DALLAS — Some passengers aboard the first long-haul Southwest Airlines flights from Dallas Love Field have been treated to shirts and vacation packages.
Southwest on Monday launched its first long-distance flights from its home base to seven U.S. cities, with eight more destinations next month.
Such flights were prohibited until now by a 1980 federal law that protected Dallas-Fort Worth International Airport by limiting flights from Love Field to a few nearby states. Those restrictions have now expired.

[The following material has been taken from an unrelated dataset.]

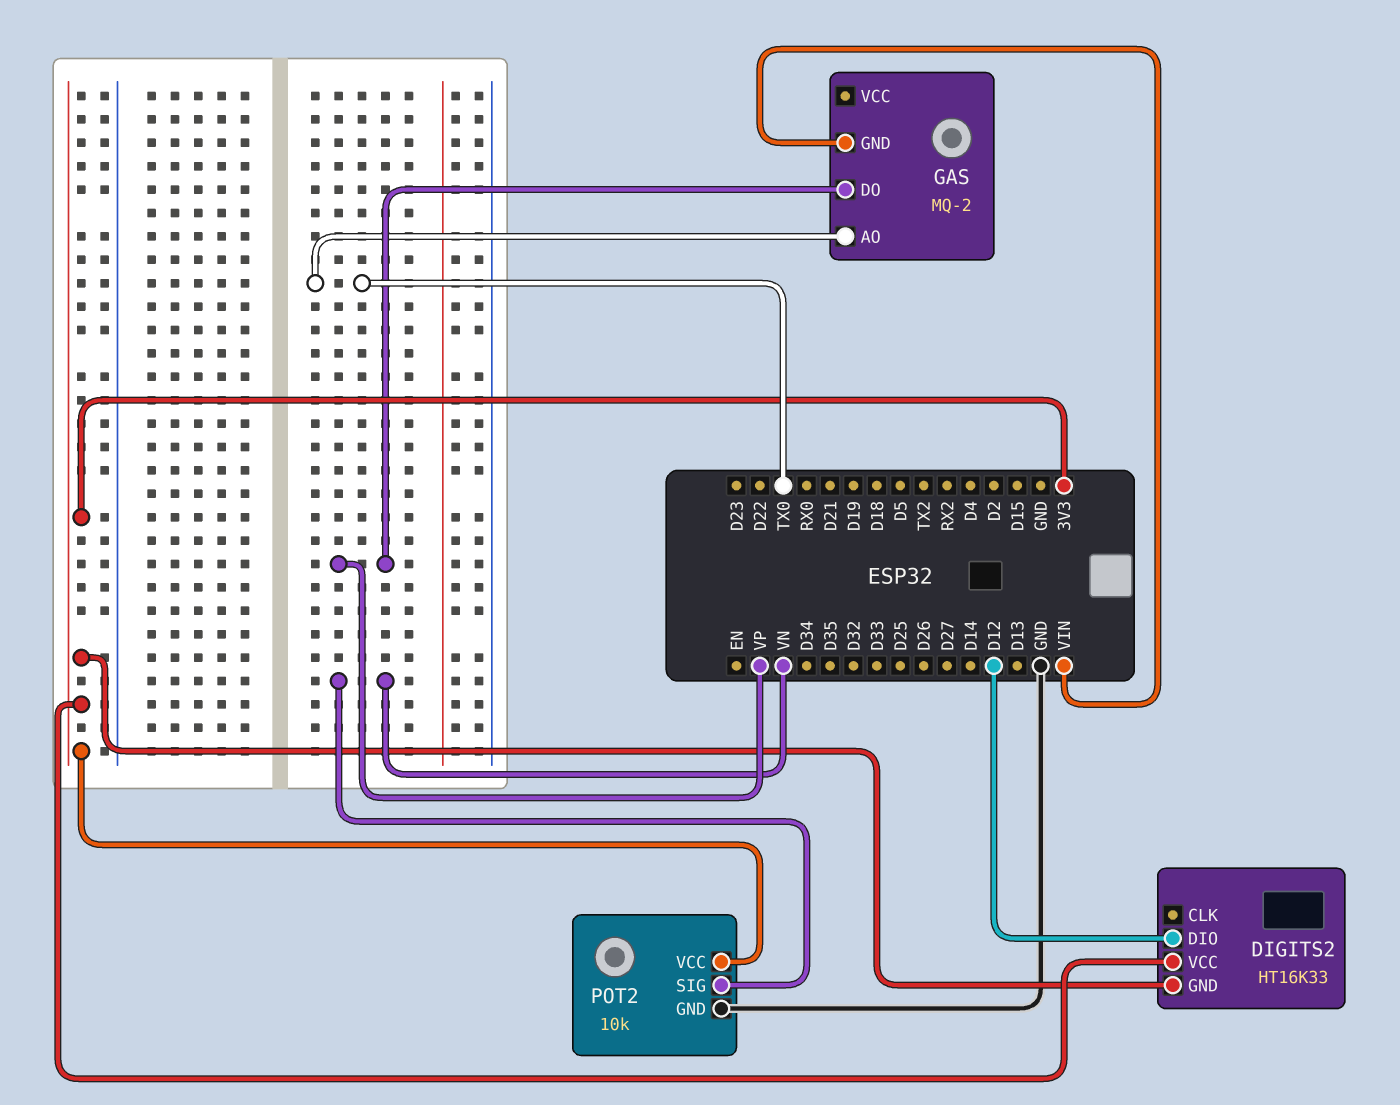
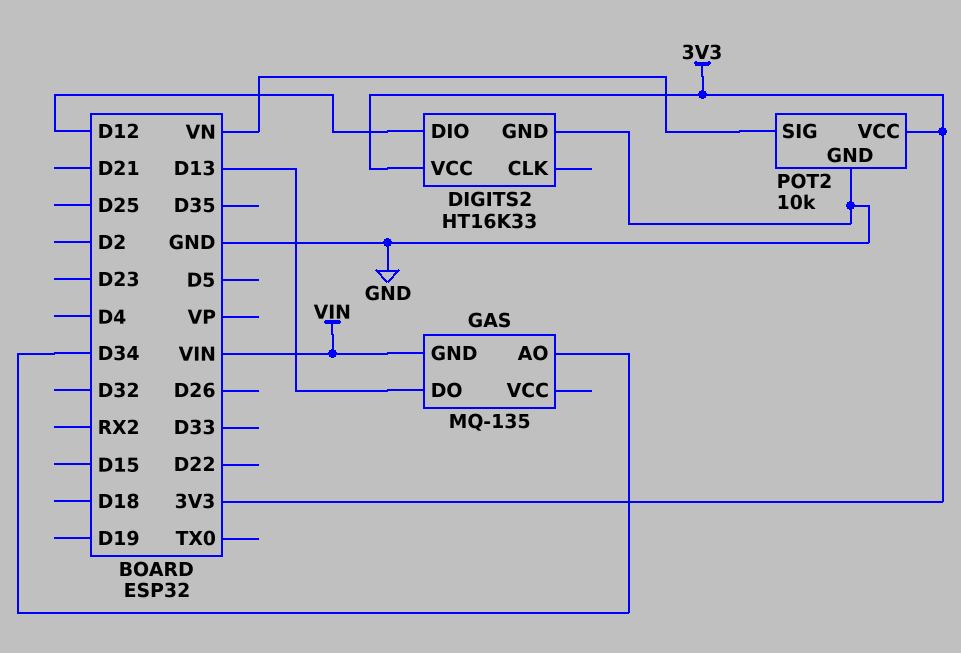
DIGITS2 pin GND: 3V3 -> GND
GAS: MQ-2 -> MQ-135
GAS pin AO: TX0 -> D34
GAS pin DO: VP -> D13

Celebrating a milestone in Dallas history! #NonstopLove, courtesy of the LUV airline. pic.twitter.com/SYRokZ285R
— Southwest Airlines (@SouthwestAir) October 13, 2014
The initial schedule includes nonstop service between Love Field and Denver, Chicago Midway, Washington, D.C., Baltimore-Washington, Las Vegas, Los Angeles and Orlando, Florida.
Southwest on Monday also announced plans to give away 1,000 free flights to celebrate the carrier’s new long-distance schedules.
The carrier began service in June 1971.
Southwest Airlines and Virgin America began long-haul flying from Dallas Love Field on Monday, as soon as a federal law restricting such flights expired. The new destinations:
- Southwest: Baltimore, Chicago, Denver, Las Vegas, Los Angeles, Orlando and Washington. Starting Nov. 2, Southwest will add Atlanta; Fort Lauderdale and Tampa, Florida; Orange County and San Diego, California; Nashville; New York’s LaGuardia Airport and Phoenix; and on Jan. 6, San Francisco and Oakland, California.
- Virgin Atlantic: Los Angeles, San Francisco and Washington. On Oct. 28, it will start flights to New York’s LaGuardia Airport.
- Delta has been flying to Atlanta using smaller planes that were allowed under the federal limits at Love Field. Delta’s flight could end Jan. 6.
- United’s regional arm, United Express, flies to Houston.